### Отрывок текста

****************

Мы, разумеется, не будем заново разбирать эту книгу, тем более что оценка ее основных тенденций была дана в свое время в печати. Мы не будем говорить о том, как автор препарирует цитаты, твердой рукой удаляя из них все, что противоречит его "концепциям" (стр. 382, 443, 659 и др.); как он ссылается на архивные документы, в которых вовсе не содержится того, что он им приписывает; как он называет "неизданными" и цитирует по рукописям работы Чернышевского, давно вошедшие в собрание его сочинений; как он относит к числу соратников Чернышевского, боровшихся под его руководством, Хачатура Абовяна, умершего в 1848 году, а также И. Франко и К. Хетагурова, которые были малыми детьми, когда насильственно прервалась политическая деятельность Чернышевского. Мы не будем говорить ни об этом, ни о многом другом; мы ограничимся лишь двумя примерами, наглядно показывающими, каких вершин достигает иногда автор в своем стремлении во что бы то ни стало "улучшить" историю, "осовременить" прошлое.

В 1846 году, в мае, молодой Чернышевский, только что вышедший из духовной семинарии, вместе с матерью ехал в тряской повозке из Саратова в Петербург. По дороге останавливались в разных селах и городах, обедали, ночевали, бывали в церквах. В письмах, отосланных с дороги родным, Чернышевский подробно описывает нехитрые дорожные приключения, считает версты и мечтает о железной дороге. Наиболее сильные его впечатления связаны с Аткарском и Воронежем. В Аткарске путника поразили огромные лужи, которые он сравнивает в письме с лагунами Венеции, а в Воронеже - церкви и церковное пение. "Приехавши в Воронеж... в четверг, мы пятницу вес говели, а ныне бог способил нас причаститься св. тайн"1, - пишет юный Чернышевский в Саратов отцу-священнику. Далее следует подробнейшее описание монастыря св. Митрофана и детальный разбор пения монахов.

Жизнь деревень, через которые ехали путешественники, крестьянский быт не нашли отражения в этих юношеских письмах Чернышевского, кроме разве двух упоминаний о курных черных избах. Вот одно из них: "Теперь мы сидим в прекрасной избе, белой и чистой, а те все три ночи ночевали мы с маменькою в черных избах"'2, - пишет он из села Ольшанки близ Балашова.

****************

### Условие задания
Перепишите отрывок о Чернышевском от слов «Жизнь деревень, через» вплоть до слов «Ольшанки близ Балашова.» включительно, заменив «маменькою» на «матерью». Записи никак не связаны с отрывком о Чернышевском.

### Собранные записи
****************

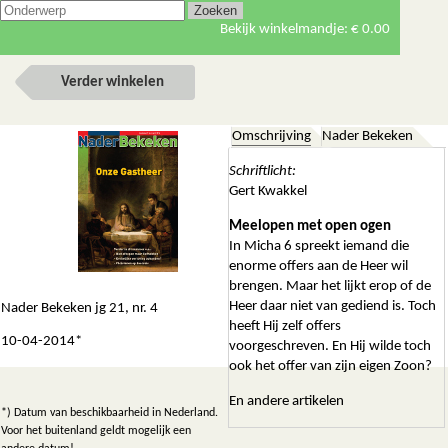
Bekijk winkelmandje:
€ 0.00
Verder winkelen
Omschrijving
Nader Bekeken
Schriftlicht:
Gert Kwakkel
Meelopen met open ogen
In Micha 6 spreekt iemand die
enorme offers aan de Heer wil
brengen. Maar het lijkt erop of de
Heer daar niet van gediend is. Toch
Nader Bekeken jg 21, nr. 4
heeft Hij zelf offers
10-04-2014*
voorgeschreven. En Hij wilde toch
ook het offer van zijn eigen Zoon?
En andere artikelen
*) Datum van beschikbaarheid in Nederland.
Voor het buitenland geldt mogelijk een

****************

### Ответ
Жизнь деревень, через которые ехали путешественники, крестьянский быт не нашли отражения в этих юношеских письмах Чернышевского, кроме разве двух упоминаний о курных черных избах. Вот одно из них: "Теперь мы сидим в прекрасной избе, белой и чистой, а те все три ночи ночевали мы с матерью в черных избах"'2, - пишет он из села Ольшанки близ Балашова.